Behind them another hovercraft, with the markings of the Hegemonic Police, drifted down toward a landing on the quay. But he did not look back, and so he did not see it settle beside his own.

“Where are we going?” Moon maneuvered around a cluster of laughing sailors.

“To meet a friend.”

“A woman friend? Won’t she mind—”

“It’s business, not pleasure. Just mind your own when we get there.”

Moon shrugged, and pushed her numbing hands into the pockets of her pants. She could see their breath now, as the temperature followed the sun down.

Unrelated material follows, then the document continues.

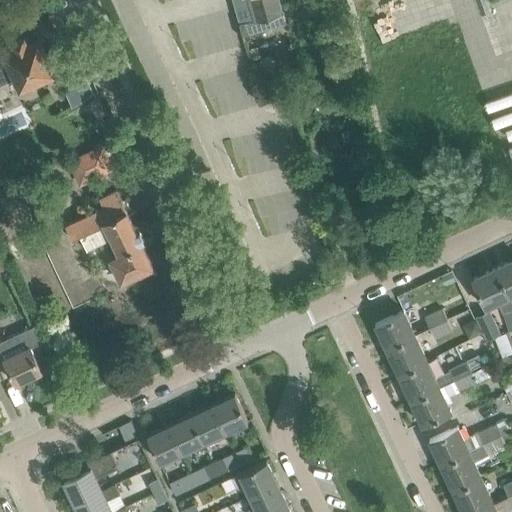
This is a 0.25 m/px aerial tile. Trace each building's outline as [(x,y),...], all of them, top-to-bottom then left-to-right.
[(113,0),(125,27),(141,20),(132,0),(113,0)] [(288,21),(282,0),(233,0),(239,21),(244,39),(245,39),(243,33),(271,25),(288,21)] [(21,87),(43,77),(61,69),(53,51),(46,54),(39,39),(26,44),(23,37),(2,46),(3,48),(0,49),(0,74),(12,69),(21,87)] [(335,43),(324,60),(343,72),(353,55),(335,43)] [(66,159),(78,184),(113,167),(102,142),(66,159)] [(0,163),(0,185),(9,181),(0,163)] [(88,249),(111,237),(119,253),(110,258),(121,281),(153,265),(117,189),(99,198),(103,206),(66,224),(73,240),(74,239),(73,237),(80,233),(88,249)] [(19,224),(28,220),(22,206),(13,210),(19,224)] [(14,229),(7,214),(0,218),(0,229),(2,235),(14,229)] [(21,255),(41,246),(35,233),(15,243),(16,245),(13,247),(16,255),(20,253),(21,255)] [(510,295),(511,293),(511,258),(496,266),(510,295)] [(511,299),(510,295),(496,266),(472,277),(486,306),(498,300),(504,312),(511,309),(511,299)] [(414,306),(419,315),(434,308),(429,298),(414,306)] [(447,318),(465,310),(460,299),(424,316),(429,327),(447,318)] [(410,322),(404,309),(375,323),(387,347),(415,333),(429,327),(424,316),(410,322)] [(477,315),(487,338),(500,332),(491,309),(477,315)] [(435,338),(453,330),(447,318),(429,327),(435,338)] [(399,373),(428,359),(421,345),(415,333),(387,347),(399,373)] [(42,371),(34,352),(26,335),(0,347),(0,348),(16,383),(42,371)] [(455,379),(473,371),(471,367),(477,364),(475,358),(468,361),(467,359),(449,368),(455,379)] [(411,399),(440,386),(428,359),(399,373),(411,399)] [(455,379),(460,391),(478,382),(473,371),(455,379)] [(451,410),(446,397),(460,391),(455,379),(440,386),(411,399),(422,423),(451,410)] [(226,430),(248,420),(235,393),(213,403),(226,430)] [(232,441),(226,430),(213,403),(191,413),(204,440),(213,436),(219,447),(232,441)] [(182,451),(204,440),(191,413),(170,423),(182,451)] [(508,426),(505,419),(479,431),(484,442),(502,434),(510,430),(508,426)] [(160,461),(182,451),(170,423),(147,434),(160,461)] [(441,462),(484,442),(479,431),(464,438),(459,425),(429,438),(441,462)] [(506,443),(502,434),(484,442),(488,453),(507,445),(506,443)] [(482,475),(475,459),(488,453),(484,442),(441,462),(453,489),(482,475)] [(236,451),(241,463),(254,458),(249,446),(236,451)] [(119,466),(111,450),(87,462),(89,467),(64,479),(75,503),(103,490),(102,488),(97,477),(119,466)] [(220,472),(241,463),(236,451),(223,457),(226,463),(217,467),(220,472)] [(251,495),(277,482),(267,459),(233,475),(239,487),(245,484),(251,495)] [(192,471),(198,483),(210,477),(205,465),(192,471)] [(175,494),(198,483),(192,471),(170,481),(175,494)] [(463,511),(471,511),(494,501),(482,475),(453,489),(463,511)] [(153,492),(163,486),(159,477),(148,482),(153,492)] [(508,494),(511,492),(511,479),(503,484),(508,494)] [(115,482),(102,488),(103,490),(75,503),(79,511),(112,511),(113,511),(113,510),(107,499),(120,493),(115,482)] [(250,511),(269,511),(288,504),(277,482),(251,495),(255,504),(248,507),(250,511)] [(158,503),(168,499),(169,498),(163,486),(153,492),(158,503)] [(499,511),(494,501),(471,511),(499,511)] [(184,511),(199,511),(195,503),(183,509),(184,511)]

She peered curiously into the assortment of one — and two-story building fronts, more buildings than she had ever seen in one place, but stolidly familiar in form. Mortared stone and wood planking leaned on each other for support, and among them she saw an occasional wall made of something that was not really dried mud. Multiple layers of exotic noise reached out to catch at her ears as they passed by one tavern after another. “How did they know what I was, if you didn’t, Ngenet?”

“Call me Miroe. I don’t think they did. I think they probably just noticed that I was a lot bigger and a hell of a lot more sober than either one of them.”

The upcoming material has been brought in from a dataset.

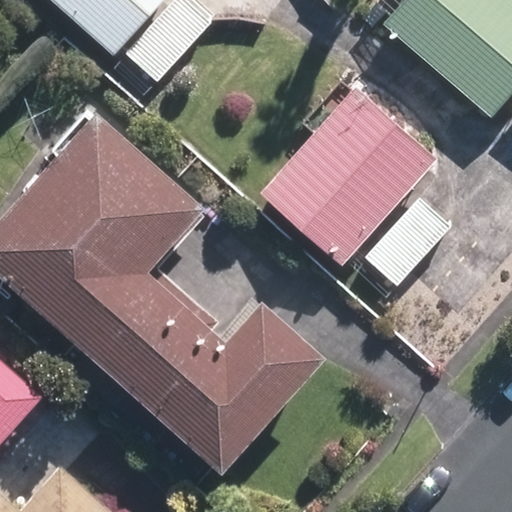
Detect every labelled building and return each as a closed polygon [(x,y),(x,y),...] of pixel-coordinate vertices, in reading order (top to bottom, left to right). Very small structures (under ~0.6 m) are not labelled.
[(74,0),(128,48),(171,0),(74,0)] [(180,0),(137,49),(167,75),(224,12),(210,0),(180,0)] [(511,0),(405,0),(393,15),(508,113),(511,107),(511,0)] [(375,76),(274,185),(355,259),(367,247),(405,281),(463,218),(423,182),(454,148),(375,76)] [(122,94),(0,227),(0,240),(242,461),(350,344),(284,284),(247,325),(171,256),(229,192),(122,94)] [(0,511),(134,511),(74,457),(33,502),(0,472),(0,451),(68,378),(0,316),(0,511)]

“Hm.” Moon fingered the scaling knife at her belt thoughtfully; she felt the knots go out of her back muscles as she realized that the eyes of everyone passing were not staying on her too often and too long.

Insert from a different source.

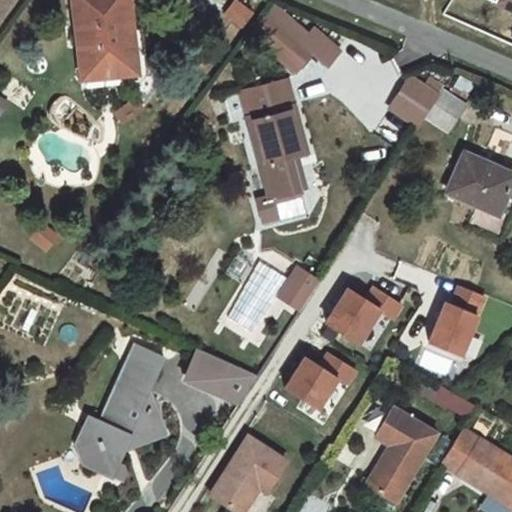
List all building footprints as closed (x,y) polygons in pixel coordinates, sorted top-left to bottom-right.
[(72,0),(80,74),(122,69),(118,33),(115,33),(114,23),(130,22),(127,0),(72,0)] [(511,0),(491,0),(511,9),(511,0)] [(265,13),(301,43),(308,34),(273,5),(265,13)] [(301,43),(265,13),(250,32),(294,69),(310,50),(301,43)] [(118,33),(122,69),(123,77),(136,75),(130,22),(114,23),(115,33),(118,33)] [(308,34),(301,43),(310,50),(325,63),(338,48),(325,36),(311,30),(308,34)] [(297,157),(308,154),(288,79),(237,92),(266,201),(300,192),(291,158),(297,157)] [(430,81),(423,92),(434,100),(441,90),(442,88),(430,81)] [(424,117),(434,100),(423,92),(407,82),(392,107),(419,124),(424,117)] [(434,100),(424,117),(446,132),(463,105),(441,90),(434,100)] [(136,98),(113,113),(120,123),(143,108),(136,98)] [(201,115),(187,132),(201,143),(210,130),(205,126),(208,122),(201,115)] [(497,214),(511,179),(511,173),(463,152),(446,191),(497,214)] [(297,157),(291,158),(300,192),(306,190),(297,157)] [(266,201),(257,203),(262,223),(305,212),(300,192),(266,201)] [(42,224),(31,237),(45,249),(56,235),(42,224)] [(318,281),(297,267),(290,278),(311,291),(318,281)] [(299,310),(311,291),(290,278),(278,296),(299,310)] [(452,304),(446,301),(429,342),(460,355),(484,296),(460,285),(452,304)] [(347,288),(325,321),(357,342),(378,309),(391,318),(401,303),(374,286),(365,299),(347,288)] [(167,434),(149,390),(163,359),(134,345),(126,363),(125,362),(99,421),(87,416),(74,445),(82,464),(97,471),(111,467),(115,470),(116,469),(126,474),(130,464),(128,459),(121,456),(124,449),(167,434)] [(228,362),(201,350),(183,378),(210,391),(228,362)] [(305,355),(284,387),(315,408),(336,376),(346,383),(355,369),(328,352),(319,365),(305,355)] [(257,375),(228,362),(210,391),(238,404),(257,375)] [(389,444),(365,483),(394,501),(436,432),(392,406),(374,435),(389,444)] [(511,506),(511,458),(462,428),(440,463),(511,506)] [(285,460),(247,436),(210,494),(238,511),(241,511),(258,486),(265,491),(285,460)] [(111,467),(97,471),(112,478),(115,470),(111,467)]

Ngenet turned down a narrow side street; they stopped at last before a small, isolated tavern. Light rainbowed out onto the cobbles through colored glass; the peeling painted sign above the door read The Black Deeds Inn. He grunted. “Elsie always did have a peculiar sense of humor.” Moon noticed a second sign that read Closed, but Ngenet pulled on the latch; the door opened, and they went inside.